* _To do_
Below are some records; quote exactly the lines from the one that contains "an immunohistochemistry (IHC)" through the one that contains "non-Hodgkin's type, High", inclusive, and no others.

[Saved data entries]

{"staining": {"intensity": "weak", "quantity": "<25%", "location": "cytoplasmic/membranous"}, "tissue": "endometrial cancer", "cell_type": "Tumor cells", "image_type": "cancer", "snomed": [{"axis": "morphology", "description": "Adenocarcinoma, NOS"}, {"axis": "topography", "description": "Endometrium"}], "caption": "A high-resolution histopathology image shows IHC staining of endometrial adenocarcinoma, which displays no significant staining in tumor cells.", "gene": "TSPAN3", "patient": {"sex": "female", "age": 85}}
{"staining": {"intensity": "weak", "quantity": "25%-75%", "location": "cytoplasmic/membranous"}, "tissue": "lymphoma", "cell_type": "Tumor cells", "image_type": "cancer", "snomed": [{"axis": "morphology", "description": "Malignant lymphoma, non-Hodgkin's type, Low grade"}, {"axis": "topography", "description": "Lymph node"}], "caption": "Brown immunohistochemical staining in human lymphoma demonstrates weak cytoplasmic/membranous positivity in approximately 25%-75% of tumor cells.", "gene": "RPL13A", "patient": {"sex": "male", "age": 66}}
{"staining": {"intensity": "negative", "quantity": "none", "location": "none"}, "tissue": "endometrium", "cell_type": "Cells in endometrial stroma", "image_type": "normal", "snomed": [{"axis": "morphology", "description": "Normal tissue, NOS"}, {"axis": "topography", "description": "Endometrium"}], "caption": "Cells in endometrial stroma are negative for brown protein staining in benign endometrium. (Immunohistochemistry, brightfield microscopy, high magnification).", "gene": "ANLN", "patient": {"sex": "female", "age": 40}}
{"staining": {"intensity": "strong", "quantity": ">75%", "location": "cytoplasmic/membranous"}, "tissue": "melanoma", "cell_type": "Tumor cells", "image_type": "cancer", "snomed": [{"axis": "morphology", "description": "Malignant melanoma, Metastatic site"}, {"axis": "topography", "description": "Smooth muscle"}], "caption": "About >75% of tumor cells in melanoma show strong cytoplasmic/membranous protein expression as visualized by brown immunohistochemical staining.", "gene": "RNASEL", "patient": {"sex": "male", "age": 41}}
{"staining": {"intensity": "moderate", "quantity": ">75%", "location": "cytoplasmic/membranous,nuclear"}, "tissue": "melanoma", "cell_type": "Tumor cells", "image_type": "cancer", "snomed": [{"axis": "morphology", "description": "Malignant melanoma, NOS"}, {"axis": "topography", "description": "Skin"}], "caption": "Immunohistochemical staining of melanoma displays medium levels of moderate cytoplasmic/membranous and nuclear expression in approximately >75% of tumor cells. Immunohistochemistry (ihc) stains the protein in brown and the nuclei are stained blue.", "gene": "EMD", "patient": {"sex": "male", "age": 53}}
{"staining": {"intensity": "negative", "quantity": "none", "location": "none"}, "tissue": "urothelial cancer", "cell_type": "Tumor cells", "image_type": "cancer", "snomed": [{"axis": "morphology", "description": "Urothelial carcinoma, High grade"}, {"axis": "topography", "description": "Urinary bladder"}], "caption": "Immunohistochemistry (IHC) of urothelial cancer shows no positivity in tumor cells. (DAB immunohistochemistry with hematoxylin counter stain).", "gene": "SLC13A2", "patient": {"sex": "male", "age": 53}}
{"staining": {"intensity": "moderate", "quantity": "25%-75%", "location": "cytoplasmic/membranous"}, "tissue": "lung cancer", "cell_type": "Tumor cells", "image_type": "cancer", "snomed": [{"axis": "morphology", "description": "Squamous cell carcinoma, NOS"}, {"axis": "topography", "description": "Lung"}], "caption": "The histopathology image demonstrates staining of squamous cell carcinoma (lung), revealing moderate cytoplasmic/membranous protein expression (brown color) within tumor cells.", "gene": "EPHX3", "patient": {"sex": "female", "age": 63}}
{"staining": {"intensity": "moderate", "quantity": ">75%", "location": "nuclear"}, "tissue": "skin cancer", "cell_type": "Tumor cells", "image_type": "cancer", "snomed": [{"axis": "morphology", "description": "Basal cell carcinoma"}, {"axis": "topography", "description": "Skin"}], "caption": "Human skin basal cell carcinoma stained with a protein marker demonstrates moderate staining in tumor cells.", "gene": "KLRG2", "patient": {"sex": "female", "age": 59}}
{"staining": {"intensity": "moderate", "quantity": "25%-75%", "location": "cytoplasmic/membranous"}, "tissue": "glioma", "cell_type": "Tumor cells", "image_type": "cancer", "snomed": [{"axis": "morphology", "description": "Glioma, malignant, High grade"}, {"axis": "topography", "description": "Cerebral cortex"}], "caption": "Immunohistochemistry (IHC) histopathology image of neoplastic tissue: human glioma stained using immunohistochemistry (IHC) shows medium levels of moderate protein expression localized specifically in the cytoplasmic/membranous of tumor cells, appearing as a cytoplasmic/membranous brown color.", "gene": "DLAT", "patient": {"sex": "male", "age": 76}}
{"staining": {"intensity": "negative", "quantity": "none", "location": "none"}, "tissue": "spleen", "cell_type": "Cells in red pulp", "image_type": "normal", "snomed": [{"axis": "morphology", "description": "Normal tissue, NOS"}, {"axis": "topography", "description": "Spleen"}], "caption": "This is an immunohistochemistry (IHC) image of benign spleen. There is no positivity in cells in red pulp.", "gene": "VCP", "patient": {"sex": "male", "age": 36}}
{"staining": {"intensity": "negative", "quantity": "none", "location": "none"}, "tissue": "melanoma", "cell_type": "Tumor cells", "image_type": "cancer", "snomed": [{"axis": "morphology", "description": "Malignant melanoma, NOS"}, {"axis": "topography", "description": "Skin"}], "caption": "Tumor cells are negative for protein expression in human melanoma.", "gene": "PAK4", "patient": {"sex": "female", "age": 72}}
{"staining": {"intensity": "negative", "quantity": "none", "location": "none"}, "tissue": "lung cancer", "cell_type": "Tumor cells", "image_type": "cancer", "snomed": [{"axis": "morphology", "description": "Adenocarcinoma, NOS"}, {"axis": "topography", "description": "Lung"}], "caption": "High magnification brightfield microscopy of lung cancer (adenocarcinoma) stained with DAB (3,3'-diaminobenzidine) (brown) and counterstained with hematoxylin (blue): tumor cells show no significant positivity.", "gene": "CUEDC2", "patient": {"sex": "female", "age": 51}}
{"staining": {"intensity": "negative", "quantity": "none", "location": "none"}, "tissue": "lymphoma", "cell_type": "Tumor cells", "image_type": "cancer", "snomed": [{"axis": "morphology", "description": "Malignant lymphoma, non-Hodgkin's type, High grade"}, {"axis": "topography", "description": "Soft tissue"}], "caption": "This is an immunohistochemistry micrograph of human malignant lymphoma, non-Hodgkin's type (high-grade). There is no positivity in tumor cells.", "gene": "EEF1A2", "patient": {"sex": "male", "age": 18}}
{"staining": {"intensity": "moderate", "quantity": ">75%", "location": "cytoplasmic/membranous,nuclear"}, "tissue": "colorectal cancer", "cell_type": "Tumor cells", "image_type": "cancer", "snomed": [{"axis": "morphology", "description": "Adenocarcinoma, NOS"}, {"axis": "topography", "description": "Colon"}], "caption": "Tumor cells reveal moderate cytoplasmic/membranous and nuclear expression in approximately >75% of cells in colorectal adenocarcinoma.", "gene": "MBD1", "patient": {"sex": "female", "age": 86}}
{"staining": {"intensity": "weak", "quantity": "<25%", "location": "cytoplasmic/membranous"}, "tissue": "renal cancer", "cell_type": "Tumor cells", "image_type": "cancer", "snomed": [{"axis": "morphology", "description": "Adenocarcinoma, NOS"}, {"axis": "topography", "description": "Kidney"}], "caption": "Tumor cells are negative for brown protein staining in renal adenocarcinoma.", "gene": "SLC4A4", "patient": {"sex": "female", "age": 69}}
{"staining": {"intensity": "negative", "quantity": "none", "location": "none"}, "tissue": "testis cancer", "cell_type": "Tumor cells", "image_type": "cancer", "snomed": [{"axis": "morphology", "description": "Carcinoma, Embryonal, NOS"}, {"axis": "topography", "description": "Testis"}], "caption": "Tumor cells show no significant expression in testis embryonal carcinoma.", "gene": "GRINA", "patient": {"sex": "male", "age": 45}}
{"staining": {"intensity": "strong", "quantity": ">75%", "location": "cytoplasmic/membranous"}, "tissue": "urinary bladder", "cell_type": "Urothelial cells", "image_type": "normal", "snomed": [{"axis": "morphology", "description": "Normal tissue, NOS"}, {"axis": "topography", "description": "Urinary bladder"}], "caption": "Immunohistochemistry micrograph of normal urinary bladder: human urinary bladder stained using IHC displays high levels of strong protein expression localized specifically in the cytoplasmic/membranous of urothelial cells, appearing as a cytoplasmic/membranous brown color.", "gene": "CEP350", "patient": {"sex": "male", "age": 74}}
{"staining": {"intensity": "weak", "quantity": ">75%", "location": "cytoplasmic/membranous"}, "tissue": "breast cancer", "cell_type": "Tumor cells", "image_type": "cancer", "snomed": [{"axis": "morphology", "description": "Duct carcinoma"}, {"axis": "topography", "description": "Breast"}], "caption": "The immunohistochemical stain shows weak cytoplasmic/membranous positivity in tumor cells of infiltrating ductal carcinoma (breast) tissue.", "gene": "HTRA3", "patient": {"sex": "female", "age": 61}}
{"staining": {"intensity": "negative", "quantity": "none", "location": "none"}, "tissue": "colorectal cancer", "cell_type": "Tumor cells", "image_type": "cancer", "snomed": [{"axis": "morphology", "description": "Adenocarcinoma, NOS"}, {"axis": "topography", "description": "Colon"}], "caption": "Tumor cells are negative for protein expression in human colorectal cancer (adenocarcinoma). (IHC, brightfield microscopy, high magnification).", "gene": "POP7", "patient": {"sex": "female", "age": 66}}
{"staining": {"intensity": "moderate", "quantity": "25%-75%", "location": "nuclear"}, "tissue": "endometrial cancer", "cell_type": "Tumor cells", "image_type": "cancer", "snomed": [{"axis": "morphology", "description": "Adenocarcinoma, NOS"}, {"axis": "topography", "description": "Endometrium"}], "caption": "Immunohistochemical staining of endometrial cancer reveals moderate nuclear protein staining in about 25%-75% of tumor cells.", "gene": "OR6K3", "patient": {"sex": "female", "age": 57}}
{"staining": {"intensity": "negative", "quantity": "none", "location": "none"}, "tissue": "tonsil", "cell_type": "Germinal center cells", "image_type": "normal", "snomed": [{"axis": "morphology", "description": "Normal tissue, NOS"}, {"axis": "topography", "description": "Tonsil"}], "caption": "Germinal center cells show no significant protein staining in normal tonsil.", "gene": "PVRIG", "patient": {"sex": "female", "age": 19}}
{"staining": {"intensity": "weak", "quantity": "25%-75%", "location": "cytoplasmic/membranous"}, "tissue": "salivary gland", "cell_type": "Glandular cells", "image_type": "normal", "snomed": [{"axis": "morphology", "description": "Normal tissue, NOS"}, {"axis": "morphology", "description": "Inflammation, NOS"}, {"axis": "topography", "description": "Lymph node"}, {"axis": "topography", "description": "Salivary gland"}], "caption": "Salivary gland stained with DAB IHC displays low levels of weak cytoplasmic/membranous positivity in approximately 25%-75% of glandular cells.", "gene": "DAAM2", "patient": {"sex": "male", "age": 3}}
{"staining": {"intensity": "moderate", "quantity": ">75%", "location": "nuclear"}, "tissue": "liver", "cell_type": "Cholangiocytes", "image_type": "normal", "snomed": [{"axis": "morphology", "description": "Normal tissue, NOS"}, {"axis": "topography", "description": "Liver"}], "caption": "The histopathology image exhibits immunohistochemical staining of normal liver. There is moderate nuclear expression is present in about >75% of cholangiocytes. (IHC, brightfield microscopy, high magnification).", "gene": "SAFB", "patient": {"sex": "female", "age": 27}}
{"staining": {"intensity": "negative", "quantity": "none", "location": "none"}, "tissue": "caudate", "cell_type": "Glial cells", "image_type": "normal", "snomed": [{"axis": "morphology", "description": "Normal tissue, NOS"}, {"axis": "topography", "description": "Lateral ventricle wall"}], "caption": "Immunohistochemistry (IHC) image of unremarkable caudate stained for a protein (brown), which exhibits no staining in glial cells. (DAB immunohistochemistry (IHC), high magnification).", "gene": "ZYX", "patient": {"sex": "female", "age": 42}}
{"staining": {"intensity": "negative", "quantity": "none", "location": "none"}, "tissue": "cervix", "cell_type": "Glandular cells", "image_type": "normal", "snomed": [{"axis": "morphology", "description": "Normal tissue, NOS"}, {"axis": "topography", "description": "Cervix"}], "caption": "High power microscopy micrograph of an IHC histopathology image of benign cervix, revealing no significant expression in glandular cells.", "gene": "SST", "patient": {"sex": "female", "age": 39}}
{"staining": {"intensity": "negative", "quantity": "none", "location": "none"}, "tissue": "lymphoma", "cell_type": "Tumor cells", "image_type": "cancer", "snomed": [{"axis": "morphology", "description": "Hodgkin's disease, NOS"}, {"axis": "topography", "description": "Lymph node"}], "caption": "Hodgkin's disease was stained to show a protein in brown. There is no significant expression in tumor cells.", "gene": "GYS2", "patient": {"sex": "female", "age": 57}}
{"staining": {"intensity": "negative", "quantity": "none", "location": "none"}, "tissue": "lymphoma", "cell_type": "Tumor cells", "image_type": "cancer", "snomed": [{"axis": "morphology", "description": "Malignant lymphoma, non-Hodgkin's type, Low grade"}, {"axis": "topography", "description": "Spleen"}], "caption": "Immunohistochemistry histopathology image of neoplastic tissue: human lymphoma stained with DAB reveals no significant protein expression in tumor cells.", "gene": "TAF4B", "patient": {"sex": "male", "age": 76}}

* _Output for this exercise_
{"staining": {"intensity": "negative", "quantity": "none", "location": "none"}, "tissue": "spleen", "cell_type": "Cells in red pulp", "image_type": "normal", "snomed": [{"axis": "morphology", "description": "Normal tissue, NOS"}, {"axis": "topography", "description": "Spleen"}], "caption": "This is an immunohistochemistry (IHC) image of benign spleen. There is no positivity in cells in red pulp.", "gene": "VCP", "patient": {"sex": "male", "age": 36}}
{"staining": {"intensity": "negative", "quantity": "none", "location": "none"}, "tissue": "melanoma", "cell_type": "Tumor cells", "image_type": "cancer", "snomed": [{"axis": "morphology", "description": "Malignant melanoma, NOS"}, {"axis": "topography", "description": "Skin"}], "caption": "Tumor cells are negative for protein expression in human melanoma.", "gene": "PAK4", "patient": {"sex": "female", "age": 72}}
{"staining": {"intensity": "negative", "quantity": "none", "location": "none"}, "tissue": "lung cancer", "cell_type": "Tumor cells", "image_type": "cancer", "snomed": [{"axis": "morphology", "description": "Adenocarcinoma, NOS"}, {"axis": "topography", "description": "Lung"}], "caption": "High magnification brightfield microscopy of lung cancer (adenocarcinoma) stained with DAB (3,3'-diaminobenzidine) (brown) and counterstained with hematoxylin (blue): tumor cells show no significant positivity.", "gene": "CUEDC2", "patient": {"sex": "female", "age": 51}}
{"staining": {"intensity": "negative", "quantity": "none", "location": "none"}, "tissue": "lymphoma", "cell_type": "Tumor cells", "image_type": "cancer", "snomed": [{"axis": "morphology", "description": "Malignant lymphoma, non-Hodgkin's type, High grade"}, {"axis": "topography", "description": "Soft tissue"}], "caption": "This is an immunohistochemistry micrograph of human malignant lymphoma, non-Hodgkin's type (high-grade). There is no positivity in tumor cells.", "gene": "EEF1A2", "patient": {"sex": "male", "age": 18}}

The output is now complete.